Wednesday, March 11, 2015

Savannah

I remember wishing, the closer I got to Savannah, that I had gone further south instead, perhaps to the gulf coast, or west, across the border to Alabama, or even back north, through Atlanta and thence to Chattanooga and southern Tennessee (which, happily, I ended up doing later on anyway). Not that there was anything wrong with Savannah. I wouldn't know, for I had never been there. It merely brought me closer to subsequent meetings in Atlanta, back to old realities that I ha...rdly knew how to face. It would be the end of this pleasant interlude, the end of many things, and the true beginning of another life. But as for Savannah, it became almost instantly my favorite city in the world, as far as I had known it thus far. I learned in Savannah for the first time the true meaning of humidity. I learned to 'amble' rather than walk as we do in Oregon. I learned a pace that was leisurely, contemplative, and about simple social interactions that made themselves a natural part of this pace, like hats are in the rain or sandals in the summer.
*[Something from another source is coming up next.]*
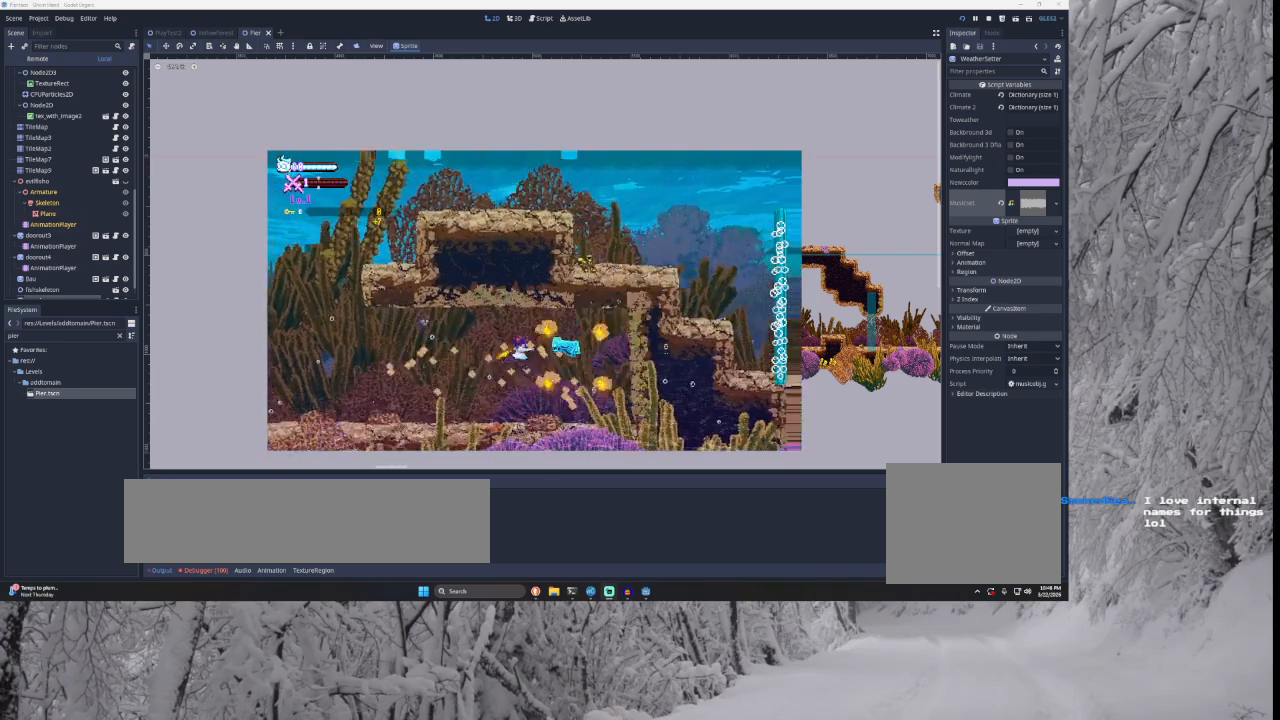
{"buttons": ["SQUARE"], "left_stick": "right", "right_stick": "center", "events": [[33, "SQUARE", "up"], [33, "TRIANGLE", "up"], [133, "left_stick", "center"], [300, "left_stick", "right"], [400, "SQUARE", "down"]]}
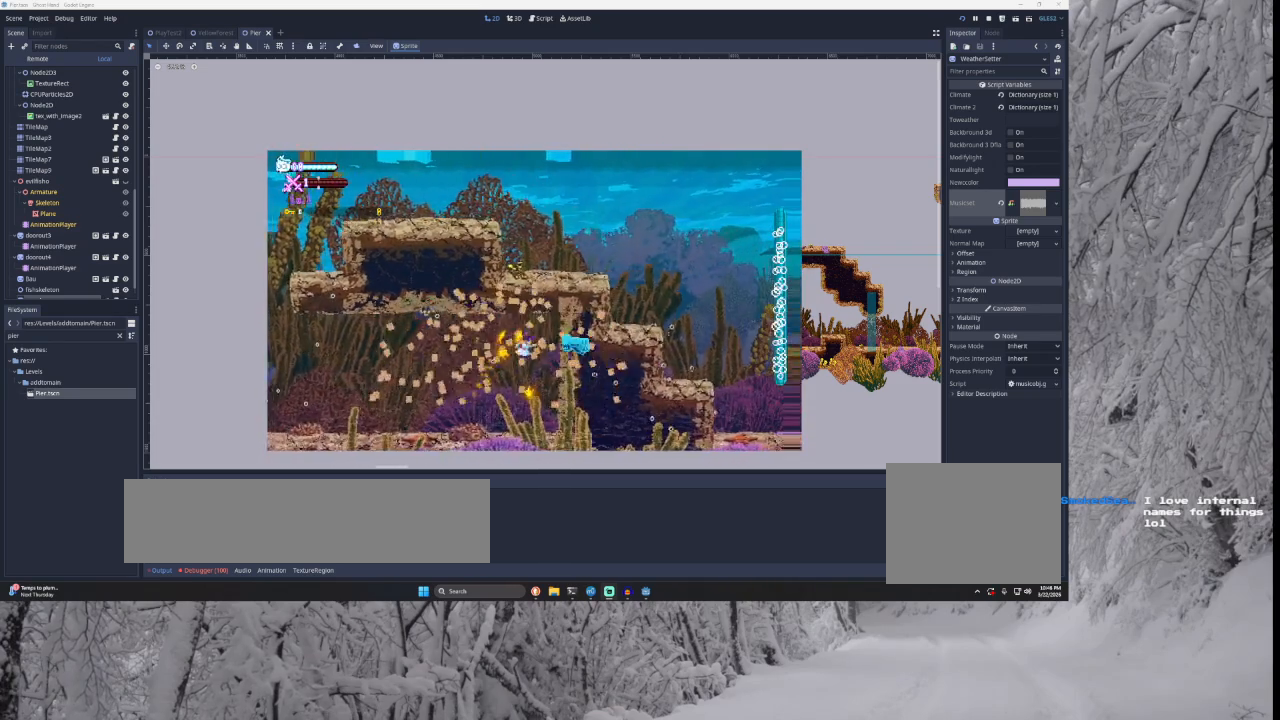
{"buttons": ["SQUARE", "TRIANGLE"], "left_stick": "right", "right_stick": "center", "events": [[67, "SQUARE", "up"], [433, "TRIANGLE", "down"], [467, "SQUARE", "down"]]}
My hotel was on the historic waterfront, which I visited in my new ambling way, and during the evenings I made a hobby of seeking out the best Bloody Marys at the many nearby bars - some very spicy, some coming with a veritable vegetable garden inside the glass. I stayed (in Savannah, not the bars) for three days and, on Sunday, visited one of the oldest churches on the east coast, where someone very famous, I have forgotten who, used to preach. As a Christmas present, in 1864, General William Tecumseh Sherman gave Savannah to Abraham Lincoln, but there seemed no surviving memory of that in these environs. One heard more about the novel, Midnight in the Garden of Good and Evil, and you could find the book in both stores and hotels. I was practically forced to buy it, but, I must admit, I never read it. I reckon now that I subsequently lived my own version instead. I hated leaving Savannah, and I seriously thought about staying. And staying. And staying. But, as I mentioned, unavoidable, inalterable necessities hung heavy on the Atlanta horizon, and so to Atlanta I reluctantly went.